Reproduce each line of the records below word for word, in the same order.
— START —
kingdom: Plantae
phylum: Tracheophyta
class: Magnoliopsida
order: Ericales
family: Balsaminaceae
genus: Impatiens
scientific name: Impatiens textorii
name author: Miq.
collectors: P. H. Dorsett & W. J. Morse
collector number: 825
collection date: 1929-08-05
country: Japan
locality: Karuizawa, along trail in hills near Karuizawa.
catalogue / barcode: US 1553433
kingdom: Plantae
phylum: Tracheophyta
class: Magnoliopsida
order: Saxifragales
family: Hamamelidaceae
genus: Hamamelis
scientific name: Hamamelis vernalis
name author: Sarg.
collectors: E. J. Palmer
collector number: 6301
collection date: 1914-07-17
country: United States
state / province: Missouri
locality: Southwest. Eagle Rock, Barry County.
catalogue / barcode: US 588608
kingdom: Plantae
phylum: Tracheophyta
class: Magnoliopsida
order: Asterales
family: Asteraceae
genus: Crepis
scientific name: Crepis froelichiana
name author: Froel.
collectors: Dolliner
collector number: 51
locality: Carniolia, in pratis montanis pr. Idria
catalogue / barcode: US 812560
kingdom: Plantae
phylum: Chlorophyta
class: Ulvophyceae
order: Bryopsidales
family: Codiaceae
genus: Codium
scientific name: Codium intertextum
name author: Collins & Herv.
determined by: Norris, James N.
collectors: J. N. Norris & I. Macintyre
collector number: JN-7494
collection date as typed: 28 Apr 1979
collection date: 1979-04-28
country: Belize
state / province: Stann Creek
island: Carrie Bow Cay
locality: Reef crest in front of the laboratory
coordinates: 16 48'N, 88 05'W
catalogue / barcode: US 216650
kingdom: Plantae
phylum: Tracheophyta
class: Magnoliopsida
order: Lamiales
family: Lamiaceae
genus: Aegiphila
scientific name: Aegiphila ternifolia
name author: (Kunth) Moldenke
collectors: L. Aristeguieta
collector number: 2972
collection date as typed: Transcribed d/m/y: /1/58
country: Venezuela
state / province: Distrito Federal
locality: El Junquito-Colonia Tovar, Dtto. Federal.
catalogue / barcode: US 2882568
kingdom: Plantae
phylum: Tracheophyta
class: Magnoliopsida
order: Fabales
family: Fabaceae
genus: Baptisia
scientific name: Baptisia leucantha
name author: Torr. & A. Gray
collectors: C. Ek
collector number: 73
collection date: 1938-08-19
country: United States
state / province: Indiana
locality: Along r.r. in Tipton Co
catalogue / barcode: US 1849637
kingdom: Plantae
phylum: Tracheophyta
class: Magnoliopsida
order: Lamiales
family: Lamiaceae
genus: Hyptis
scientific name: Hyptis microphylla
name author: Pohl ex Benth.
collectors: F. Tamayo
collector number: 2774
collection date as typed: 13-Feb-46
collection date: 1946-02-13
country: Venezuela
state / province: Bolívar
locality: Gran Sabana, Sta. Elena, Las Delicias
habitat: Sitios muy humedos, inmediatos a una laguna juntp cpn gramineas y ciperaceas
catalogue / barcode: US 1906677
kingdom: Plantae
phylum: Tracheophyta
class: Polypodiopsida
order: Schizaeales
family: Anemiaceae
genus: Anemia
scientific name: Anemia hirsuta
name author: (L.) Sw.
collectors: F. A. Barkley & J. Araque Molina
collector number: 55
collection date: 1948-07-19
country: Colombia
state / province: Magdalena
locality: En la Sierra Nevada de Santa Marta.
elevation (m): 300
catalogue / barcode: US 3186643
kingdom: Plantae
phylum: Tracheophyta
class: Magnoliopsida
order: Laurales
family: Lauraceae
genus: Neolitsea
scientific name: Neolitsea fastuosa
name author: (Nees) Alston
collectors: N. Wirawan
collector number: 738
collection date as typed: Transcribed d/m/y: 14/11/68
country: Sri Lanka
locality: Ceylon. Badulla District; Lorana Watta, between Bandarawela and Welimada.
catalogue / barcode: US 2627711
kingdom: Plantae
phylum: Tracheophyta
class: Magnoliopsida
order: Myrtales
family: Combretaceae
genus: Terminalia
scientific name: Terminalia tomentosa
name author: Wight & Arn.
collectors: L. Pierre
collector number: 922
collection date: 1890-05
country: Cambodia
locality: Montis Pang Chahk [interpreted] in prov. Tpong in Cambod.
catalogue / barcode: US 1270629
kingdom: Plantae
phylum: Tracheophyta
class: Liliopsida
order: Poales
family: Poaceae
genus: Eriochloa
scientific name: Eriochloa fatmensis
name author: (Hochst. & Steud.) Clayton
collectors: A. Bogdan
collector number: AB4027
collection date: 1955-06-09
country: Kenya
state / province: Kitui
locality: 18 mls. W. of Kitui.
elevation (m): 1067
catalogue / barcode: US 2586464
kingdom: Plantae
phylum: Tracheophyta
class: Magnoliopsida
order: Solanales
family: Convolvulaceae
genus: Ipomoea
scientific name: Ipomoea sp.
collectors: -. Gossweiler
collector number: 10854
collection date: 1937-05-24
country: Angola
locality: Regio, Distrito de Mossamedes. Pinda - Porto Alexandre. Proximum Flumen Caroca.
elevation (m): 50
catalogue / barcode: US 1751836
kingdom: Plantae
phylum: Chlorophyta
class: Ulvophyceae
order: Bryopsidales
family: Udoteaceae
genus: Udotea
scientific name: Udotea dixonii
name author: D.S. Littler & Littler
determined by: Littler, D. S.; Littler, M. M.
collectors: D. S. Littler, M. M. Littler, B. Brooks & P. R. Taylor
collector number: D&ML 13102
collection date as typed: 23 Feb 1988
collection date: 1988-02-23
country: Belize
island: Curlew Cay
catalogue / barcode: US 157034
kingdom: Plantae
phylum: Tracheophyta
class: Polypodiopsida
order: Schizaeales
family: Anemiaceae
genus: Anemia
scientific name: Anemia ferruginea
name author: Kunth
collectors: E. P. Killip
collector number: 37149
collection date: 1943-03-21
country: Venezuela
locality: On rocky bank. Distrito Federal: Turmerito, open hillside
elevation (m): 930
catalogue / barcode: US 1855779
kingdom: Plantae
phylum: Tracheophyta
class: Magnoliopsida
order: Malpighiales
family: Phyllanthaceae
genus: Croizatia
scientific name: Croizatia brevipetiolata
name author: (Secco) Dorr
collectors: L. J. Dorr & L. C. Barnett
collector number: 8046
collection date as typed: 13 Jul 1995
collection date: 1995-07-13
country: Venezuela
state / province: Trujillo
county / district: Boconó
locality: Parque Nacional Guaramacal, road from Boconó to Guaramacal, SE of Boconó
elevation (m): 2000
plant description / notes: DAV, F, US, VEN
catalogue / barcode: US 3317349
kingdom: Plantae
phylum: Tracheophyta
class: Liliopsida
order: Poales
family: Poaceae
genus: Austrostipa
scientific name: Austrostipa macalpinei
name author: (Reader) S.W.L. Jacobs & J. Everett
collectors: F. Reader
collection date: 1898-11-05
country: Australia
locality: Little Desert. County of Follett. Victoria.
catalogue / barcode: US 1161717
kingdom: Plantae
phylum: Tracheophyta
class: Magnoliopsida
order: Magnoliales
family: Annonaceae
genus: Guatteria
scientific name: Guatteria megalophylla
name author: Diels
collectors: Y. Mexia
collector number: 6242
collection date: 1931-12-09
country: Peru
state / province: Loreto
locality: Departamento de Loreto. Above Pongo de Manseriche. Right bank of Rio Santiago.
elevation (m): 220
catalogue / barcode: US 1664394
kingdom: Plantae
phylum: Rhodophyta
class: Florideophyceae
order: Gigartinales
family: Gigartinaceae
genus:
— END —
- [FINAL ANSWER]
kingdom: Plantae
phylum: Tracheophyta
class: Magnoliopsida
order: Ericales
family: Balsaminaceae
genus: Impatiens
scientific name: Impatiens textorii
name author: Miq.
collectors: P. H. Dorsett & W. J. Morse
collector number: 825
collection date: 1929-08-05
country: Japan
locality: Karuizawa, along trail in hills near Karuizawa.
catalogue / barcode: US 1553433
kingdom: Plantae
phylum: Tracheophyta
class: Magnoliopsida
order: Saxifragales
family: Hamamelidaceae
genus: Hamamelis
scientific name: Hamamelis vernalis
name author: Sarg.
collectors: E. J. Palmer
collector number: 6301
collection date: 1914-07-17
country: United States
state / province: Missouri
locality: Southwest. Eagle Rock, Barry County.
catalogue / barcode: US 588608
kingdom: Plantae
phylum: Tracheophyta
class: Magnoliopsida
order: Asterales
family: Asteraceae
genus: Crepis
scientific name: Crepis froelichiana
name author: Froel.
collectors: Dolliner
collector number: 51
locality: Carniolia, in pratis montanis pr. Idria
catalogue / barcode: US 812560
kingdom: Plantae
phylum: Chlorophyta
class: Ulvophyceae
order: Bryopsidales
family: Codiaceae
genus: Codium
scientific name: Codium intertextum
name author: Collins & Herv.
determined by: Norris, James N.
collectors: J. N. Norris & I. Macintyre
collector number: JN-7494
collection date as typed: 28 Apr 1979
collection date: 1979-04-28
country: Belize
state / province: Stann Creek
island: Carrie Bow Cay
locality: Reef crest in front of the laboratory
coordinates: 16 48'N, 88 05'W
catalogue / barcode: US 216650
kingdom: Plantae
phylum: Tracheophyta
class: Magnoliopsida
order: Lamiales
family: Lamiaceae
genus: Aegiphila
scientific name: Aegiphila ternifolia
name author: (Kunth) Moldenke
collectors: L. Aristeguieta
collector number: 2972
collection date as typed: Transcribed d/m/y: /1/58
country: Venezuela
state / province: Distrito Federal
locality: El Junquito-Colonia Tovar, Dtto. Federal.
catalogue / barcode: US 2882568
kingdom: Plantae
phylum: Tracheophyta
class: Magnoliopsida
order: Fabales
family: Fabaceae
genus: Baptisia
scientific name: Baptisia leucantha
name author: Torr. & A. Gray
collectors: C. Ek
collector number: 73
collection date: 1938-08-19
country: United States
state / province: Indiana
locality: Along r.r. in Tipton Co
catalogue / barcode: US 1849637
kingdom: Plantae
phylum: Tracheophyta
class: Magnoliopsida
order: Lamiales
family: Lamiaceae
genus: Hyptis
scientific name: Hyptis microphylla
name author: Pohl ex Benth.
collectors: F. Tamayo
collector number: 2774
collection date as typed: 13-Feb-46
collection date: 1946-02-13
country: Venezuela
state / province: Bolívar
locality: Gran Sabana, Sta. Elena, Las Delicias
habitat: Sitios muy humedos, inmediatos a una laguna juntp cpn gramineas y ciperaceas
catalogue / barcode: US 1906677
kingdom: Plantae
phylum: Tracheophyta
class: Polypodiopsida
order: Schizaeales
family: Anemiaceae
genus: Anemia
scientific name: Anemia hirsuta
name author: (L.) Sw.
collectors: F. A. Barkley & J. Araque Molina
collector number: 55
collection date: 1948-07-19
country: Colombia
state / province: Magdalena
locality: En la Sierra Nevada de Santa Marta.
elevation (m): 300
catalogue / barcode: US 3186643
kingdom: Plantae
phylum: Tracheophyta
class: Magnoliopsida
order: Laurales
family: Lauraceae
genus: Neolitsea
scientific name: Neolitsea fastuosa
name author: (Nees) Alston
collectors: N. Wirawan
collector number: 738
collection date as typed: Transcribed d/m/y: 14/11/68
country: Sri Lanka
locality: Ceylon. Badulla District; Lorana Watta, between Bandarawela and Welimada.
catalogue / barcode: US 2627711
kingdom: Plantae
phylum: Tracheophyta
class: Magnoliopsida
order: Myrtales
family: Combretaceae
genus: Terminalia
scientific name: Terminalia tomentosa
name author: Wight & Arn.
collectors: L. Pierre
collector number: 922
collection date: 1890-05
country: Cambodia
locality: Montis Pang Chahk [interpreted] in prov. Tpong in Cambod.
catalogue / barcode: US 1270629
kingdom: Plantae
phylum: Tracheophyta
class: Liliopsida
order: Poales
family: Poaceae
genus: Eriochloa
scientific name: Eriochloa fatmensis
name author: (Hochst. & Steud.) Clayton
collectors: A. Bogdan
collector number: AB4027
collection date: 1955-06-09
country: Kenya
state / province: Kitui
locality: 18 mls. W. of Kitui.
elevation (m): 1067
catalogue / barcode: US 2586464
kingdom: Plantae
phylum: Tracheophyta
class: Magnoliopsida
order: Solanales
family: Convolvulaceae
genus: Ipomoea
scientific name: Ipomoea sp.
collectors: -. Gossweiler
collector number: 10854
collection date: 1937-05-24
country: Angola
locality: Regio, Distrito de Mossamedes. Pinda - Porto Alexandre. Proximum Flumen Caroca.
elevation (m): 50
catalogue / barcode: US 1751836
kingdom: Plantae
phylum: Chlorophyta
class: Ulvophyceae
order: Bryopsidales
family: Udoteaceae
genus: Udotea
scientific name: Udotea dixonii
name author: D.S. Littler & Littler
determined by: Littler, D. S.; Littler, M. M.
collectors: D. S. Littler, M. M. Littler, B. Brooks & P. R. Taylor
collector number: D&ML 13102
collection date as typed: 23 Feb 1988
collection date: 1988-02-23
country: Belize
island: Curlew Cay
catalogue / barcode: US 157034
kingdom: Plantae
phylum: Tracheophyta
class: Polypodiopsida
order: Schizaeales
family: Anemiaceae
genus: Anemia
scientific name: Anemia ferruginea
name author: Kunth
collectors: E. P. Killip
collector number: 37149
collection date: 1943-03-21
country: Venezuela
locality: On rocky bank. Distrito Federal: Turmerito, open hillside
elevation (m): 930
catalogue / barcode: US 1855779
kingdom: Plantae
phylum: Tracheophyta
class: Magnoliopsida
order: Malpighiales
family: Phyllanthaceae
genus: Croizatia
scientific name: Croizatia brevipetiolata
name author: (Secco) Dorr
collectors: L. J. Dorr & L. C. Barnett
collector number: 8046
collection date as typed: 13 Jul 1995
collection date: 1995-07-13
country: Venezuela
state / province: Trujillo
county / district: Boconó
locality: Parque Nacional Guaramacal, road from Boconó to Guaramacal, SE of Boconó
elevation (m): 2000
plant description / notes: DAV, F, US, VEN
catalogue / barcode: US 3317349
kingdom: Plantae
phylum: Tracheophyta
class: Liliopsida
order: Poales
family: Poaceae
genus: Austrostipa
scientific name: Austrostipa macalpinei
name author: (Reader) S.W.L. Jacobs & J. Everett
collectors: F. Reader
collection date: 1898-11-05
country: Australia
locality: Little Desert. County of Follett. Victoria.
catalogue / barcode: US 1161717
kingdom: Plantae
phylum: Tracheophyta
class: Magnoliopsida
order: Magnoliales
family: Annonaceae
genus: Guatteria
scientific name: Guatteria megalophylla
name author: Diels
collectors: Y. Mexia
collector number: 6242
collection date: 1931-12-09
country: Peru
state / province: Loreto
locality: Departamento de Loreto. Above Pongo de Manseriche. Right bank of Rio Santiago.
elevation (m): 220
catalogue / barcode: US 1664394
kingdom: Plantae
phylum: Rhodophyta
class: Florideophyceae
order: Gigartinales
family: Gigartinaceae
genus:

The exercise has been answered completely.